Saved data entries

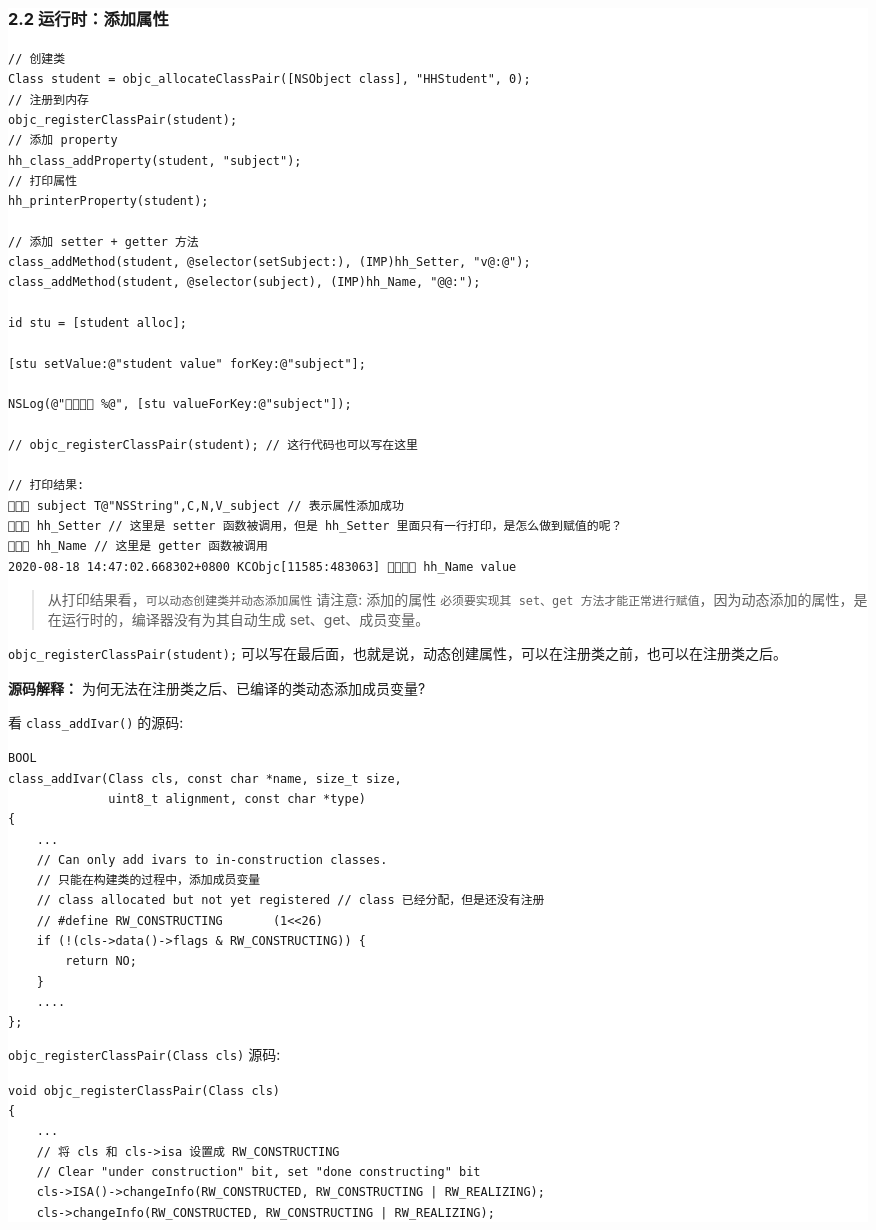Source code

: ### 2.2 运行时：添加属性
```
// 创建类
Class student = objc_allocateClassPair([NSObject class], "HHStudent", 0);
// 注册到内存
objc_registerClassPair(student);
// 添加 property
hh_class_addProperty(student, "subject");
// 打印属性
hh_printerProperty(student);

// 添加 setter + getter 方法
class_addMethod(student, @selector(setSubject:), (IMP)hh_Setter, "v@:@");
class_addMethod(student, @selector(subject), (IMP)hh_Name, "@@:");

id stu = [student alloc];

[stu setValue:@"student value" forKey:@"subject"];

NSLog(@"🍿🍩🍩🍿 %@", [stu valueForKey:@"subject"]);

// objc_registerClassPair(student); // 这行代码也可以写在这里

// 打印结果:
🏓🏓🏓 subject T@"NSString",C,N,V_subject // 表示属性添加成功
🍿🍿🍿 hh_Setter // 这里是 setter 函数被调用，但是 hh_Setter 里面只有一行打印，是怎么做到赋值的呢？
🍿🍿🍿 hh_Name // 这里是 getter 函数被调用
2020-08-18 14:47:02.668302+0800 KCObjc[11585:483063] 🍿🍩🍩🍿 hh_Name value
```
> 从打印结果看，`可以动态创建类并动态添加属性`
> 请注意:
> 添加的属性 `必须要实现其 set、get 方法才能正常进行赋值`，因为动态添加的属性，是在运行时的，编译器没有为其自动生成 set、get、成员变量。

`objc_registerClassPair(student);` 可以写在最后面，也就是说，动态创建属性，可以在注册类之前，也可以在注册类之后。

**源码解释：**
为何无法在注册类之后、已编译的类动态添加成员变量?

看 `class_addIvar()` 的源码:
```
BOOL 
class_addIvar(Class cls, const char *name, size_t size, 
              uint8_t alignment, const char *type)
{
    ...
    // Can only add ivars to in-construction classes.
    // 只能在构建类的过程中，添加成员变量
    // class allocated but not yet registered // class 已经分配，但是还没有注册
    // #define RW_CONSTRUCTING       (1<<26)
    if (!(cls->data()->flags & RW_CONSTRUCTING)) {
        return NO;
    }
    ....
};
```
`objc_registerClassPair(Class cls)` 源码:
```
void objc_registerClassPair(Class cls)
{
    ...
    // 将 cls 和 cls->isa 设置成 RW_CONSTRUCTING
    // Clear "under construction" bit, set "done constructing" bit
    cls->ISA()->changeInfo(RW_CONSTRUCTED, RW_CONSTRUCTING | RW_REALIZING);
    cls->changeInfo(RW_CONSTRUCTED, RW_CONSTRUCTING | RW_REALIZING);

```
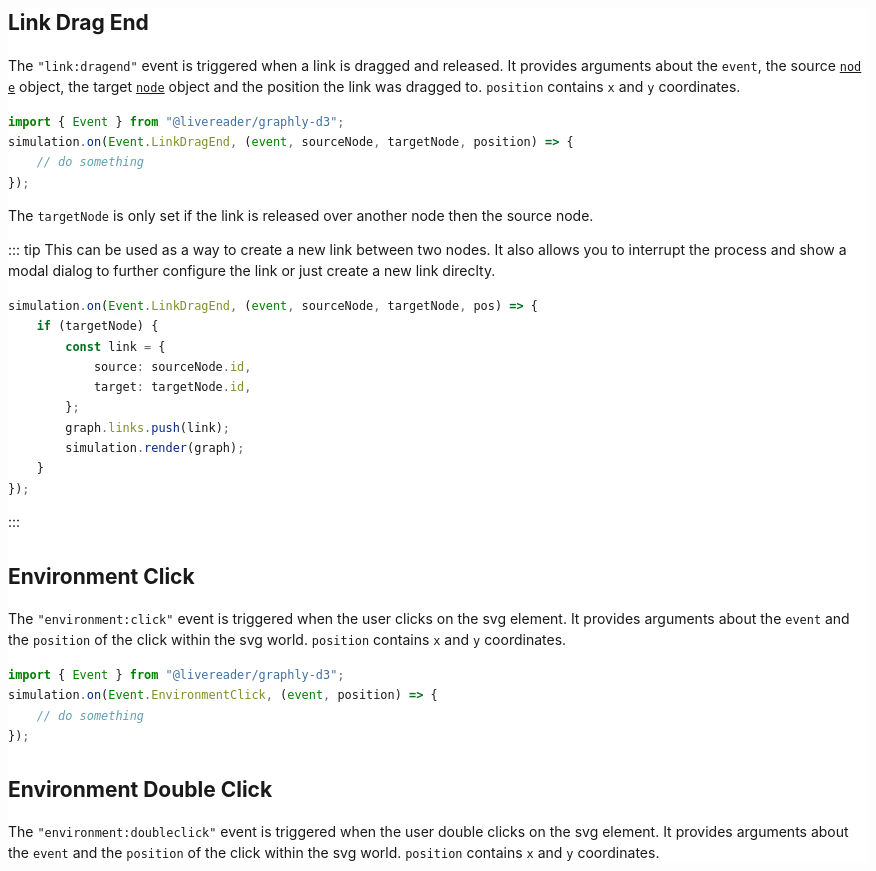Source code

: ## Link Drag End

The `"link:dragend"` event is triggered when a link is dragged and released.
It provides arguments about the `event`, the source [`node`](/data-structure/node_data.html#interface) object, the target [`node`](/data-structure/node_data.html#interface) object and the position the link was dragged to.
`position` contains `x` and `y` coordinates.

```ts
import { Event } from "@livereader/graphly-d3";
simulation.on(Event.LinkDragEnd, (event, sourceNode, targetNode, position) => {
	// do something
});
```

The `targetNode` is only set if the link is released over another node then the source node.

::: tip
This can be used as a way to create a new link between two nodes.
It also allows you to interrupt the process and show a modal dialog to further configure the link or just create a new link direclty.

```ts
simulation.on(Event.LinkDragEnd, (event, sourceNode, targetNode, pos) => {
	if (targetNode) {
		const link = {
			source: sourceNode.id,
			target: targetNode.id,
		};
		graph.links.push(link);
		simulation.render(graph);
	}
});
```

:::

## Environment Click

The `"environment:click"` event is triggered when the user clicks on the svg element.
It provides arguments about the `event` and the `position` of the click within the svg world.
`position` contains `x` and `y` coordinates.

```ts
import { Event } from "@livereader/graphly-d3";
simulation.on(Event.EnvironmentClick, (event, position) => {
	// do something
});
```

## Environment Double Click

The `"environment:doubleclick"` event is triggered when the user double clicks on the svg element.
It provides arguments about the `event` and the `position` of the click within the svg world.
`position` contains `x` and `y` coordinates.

- [GOAL OF THE EXERCISE]:
Set the records down again exactly, with no pictures.

- [RESPONSE AREA]:
Source code

: ### 2.2 运行时：添加属性
```
// 创建类
Class student = objc_allocateClassPair([NSObject class], "HHStudent", 0);
// 注册到内存
objc_registerClassPair(student);
// 添加 property
hh_class_addProperty(student, "subject");
// 打印属性
hh_printerProperty(student);

// 添加 setter + getter 方法
class_addMethod(student, @selector(setSubject:), (IMP)hh_Setter, "v@:@");
class_addMethod(student, @selector(subject), (IMP)hh_Name, "@@:");

id stu = [student alloc];

[stu setValue:@"student value" forKey:@"subject"];

NSLog(@"🍿🍩🍩🍿 %@", [stu valueForKey:@"subject"]);

// objc_registerClassPair(student); // 这行代码也可以写在这里

// 打印结果:
🏓🏓🏓 subject T@"NSString",C,N,V_subject // 表示属性添加成功
🍿🍿🍿 hh_Setter // 这里是 setter 函数被调用，但是 hh_Setter 里面只有一行打印，是怎么做到赋值的呢？
🍿🍿🍿 hh_Name // 这里是 getter 函数被调用
2020-08-18 14:47:02.668302+0800 KCObjc[11585:483063] 🍿🍩🍩🍿 hh_Name value
```
> 从打印结果看，`可以动态创建类并动态添加属性`
> 请注意:
> 添加的属性 `必须要实现其 set、get 方法才能正常进行赋值`，因为动态添加的属性，是在运行时的，编译器没有为其自动生成 set、get、成员变量。

`objc_registerClassPair(student);` 可以写在最后面，也就是说，动态创建属性，可以在注册类之前，也可以在注册类之后。

**源码解释：**
为何无法在注册类之后、已编译的类动态添加成员变量?

看 `class_addIvar()` 的源码:
```
BOOL 
class_addIvar(Class cls, const char *name, size_t size, 
              uint8_t alignment, const char *type)
{
    ...
    // Can only add ivars to in-construction classes.
    // 只能在构建类的过程中，添加成员变量
    // class allocated but not yet registered // class 已经分配，但是还没有注册
    // #define RW_CONSTRUCTING       (1<<26)
    if (!(cls->data()->flags & RW_CONSTRUCTING)) {
        return NO;
    }
    ....
};
```
`objc_registerClassPair(Class cls)` 源码:
```
void objc_registerClassPair(Class cls)
{
    ...
    // 将 cls 和 cls->isa 设置成 RW_CONSTRUCTING
    // Clear "under construction" bit, set "done constructing" bit
    cls->ISA()->changeInfo(RW_CONSTRUCTED, RW_CONSTRUCTING | RW_REALIZING);
    cls->changeInfo(RW_CONSTRUCTED, RW_CONSTRUCTING | RW_REALIZING);

```
Source code

: ## Link Drag End

The `"link:dragend"` event is triggered when a link is dragged and released.
It provides arguments about the `event`, the source [`node`](/data-structure/node_data.html#interface) object, the target [`node`](/data-structure/node_data.html#interface) object and the position the link was dragged to.
`position` contains `x` and `y` coordinates.

```ts
import { Event } from "@livereader/graphly-d3";
simulation.on(Event.LinkDragEnd, (event, sourceNode, targetNode, position) => {
	// do something
});
```

The `targetNode` is only set if the link is released over another node then the source node.

::: tip
This can be used as a way to create a new link between two nodes.
It also allows you to interrupt the process and show a modal dialog to further configure the link or just create a new link direclty.

```ts
simulation.on(Event.LinkDragEnd, (event, sourceNode, targetNode, pos) => {
	if (targetNode) {
		const link = {
			source: sourceNode.id,
			target: targetNode.id,
		};
		graph.links.push(link);
		simulation.render(graph);
	}
});
```

:::

## Environment Click

The `"environment:click"` event is triggered when the user clicks on the svg element.
It provides arguments about the `event` and the `position` of the click within the svg world.
`position` contains `x` and `y` coordinates.

```ts
import { Event } from "@livereader/graphly-d3";
simulation.on(Event.EnvironmentClick, (event, position) => {
	// do something
});
```

## Environment Double Click

The `"environment:doubleclick"` event is triggered when the user double clicks on the svg element.
It provides arguments about the `event` and the `position` of the click within the svg world.
`position` contains `x` and `y` coordinates.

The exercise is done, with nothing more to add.